### TEXTO PARA ANÁLISE
+ + +
Pazuello ainda era o segundo do MS e já se notava a lassidão federal face à
velocidade da crise sanitária e era notória a indiferença do ministro sucessor à
dimensão política da crise. Já ali a intervenção começara, através da
secretaria executiva do ministério, desconectada da área de saúde e assumida
por um militar interventor que já rondava a cadeira do ministro. E já ali se interrompia o fluxo de informação
segura, realista, transparente e diária com a qual o MS vinha a público,
substituída por informação rarefeita e filtrada na forma de monólogos.
Infelizmente não se deu
a esse imediato contraste a atenção devida. O fato do novo ministro ser um
médico permitiu uma benevolência que gerou um lapso curto, mas fatal. Os meios
de comunicação e as forças políticas do País não esboçaram, diante do gesto
absurdo do presidente contra um gestor comprometido com uma política pública
geradora de moderação e de grande empatia social, uma reação sequer aproximada
à que se deu quando, logo depois, o ministro Sergio Moro saiu do governo
atirando. Bem pesadas as coisas, merece reflexão crítica a prioridade dada,
como fato digno de reação política e civil, à indicação do superintendente da
PF do Rio de Janeiro, objeto de intervenção judicial, enquanto a demissão do
ministro da Saúde sequer suscitara declarações de intenção de embargo. Contudo,
o contraste foi instantaneamente gritante entre a sensação de segurança
relativa de antes, em meio ao temor e a impressão, já então presente, de que o
governo desligara os motores do MS para descer na banguela a ladeira da
pandemia.
Hoje
já está em curso mais do que uma ação destrutiva. Apesar dos danos que ela
causou e causa, o governo pretende ser beneficiário de ações da coalizão pró
vacina que se articula no Congresso Nacional. Entendendo o paralelismo das
arenas, é papel da oposição reforçar a coalizão sem permitir essa fraude. A
marcação cerrada sobre o MS, com ou sem Pazuello, não poderá descansar. Precisa
envolver a sociedade civil e ter clareza sobre o que propor.
Os
pontos que alinhavei sugerem que cabe ao ex-ministro da Saúde papel de
coliderança no grande esforço nacional para enfrentar a crise sanitária sem
ceder ao caráter antissocial da política do governo e ao mesmo tempo sem
dispensá-lo das pressões possíveis para que cumpra o seu papel. Sua imagem
pública lhe permite agir ao modo usual da sociedade civil .
+ + +
### EXTRATO DE DADOS

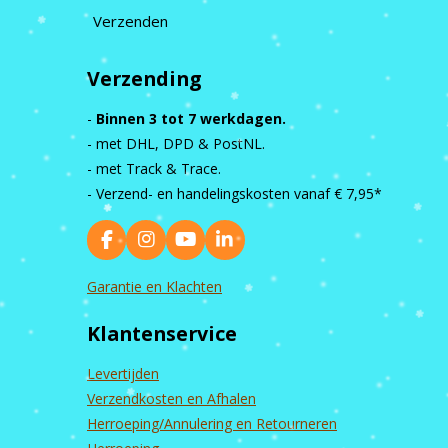
Verzenden
Verzending
-
Binnen 3 tot 7 werkdagen.
- met DHL, DPD & PostNL.
- met Track & Trace.
- Verzend- en handelingskosten vanaf
€ 7,95*
F
I
Y
L
a
n
o
i
c
s
u
n
Garantie en Klachten
e
t
T
k
b
a
u
e
Klantenservice
o
g
b
d
o
r
e
I
k
a
n
Levertijden
m
Verzendkosten en Afhalen
Herroeping/Annulering en Retourneren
+ + +
### SUA TAREFA
Pode reproduzir o trecho que vai de "Pazuello ainda era" até "forma de monólogos.", no texto sobre o Ministério da Saúde na pandemia, trocando "rarefeita" por "escassa"?

### RESPOSTA DA TAREFA
Pazuello ainda era o segundo do MS e já se notava a lassidão federal face à
velocidade da crise sanitária e era notória a indiferença do ministro sucessor à
dimensão política da crise. Já ali a intervenção começara, através da
secretaria executiva do ministério, desconectada da área de saúde e assumida
por um militar interventor que já rondava a cadeira do ministro. E já ali se interrompia o fluxo de informação
segura, realista, transparente e diária com a qual o MS vinha a público,
substituída por informação escassa e filtrada na forma de monólogos.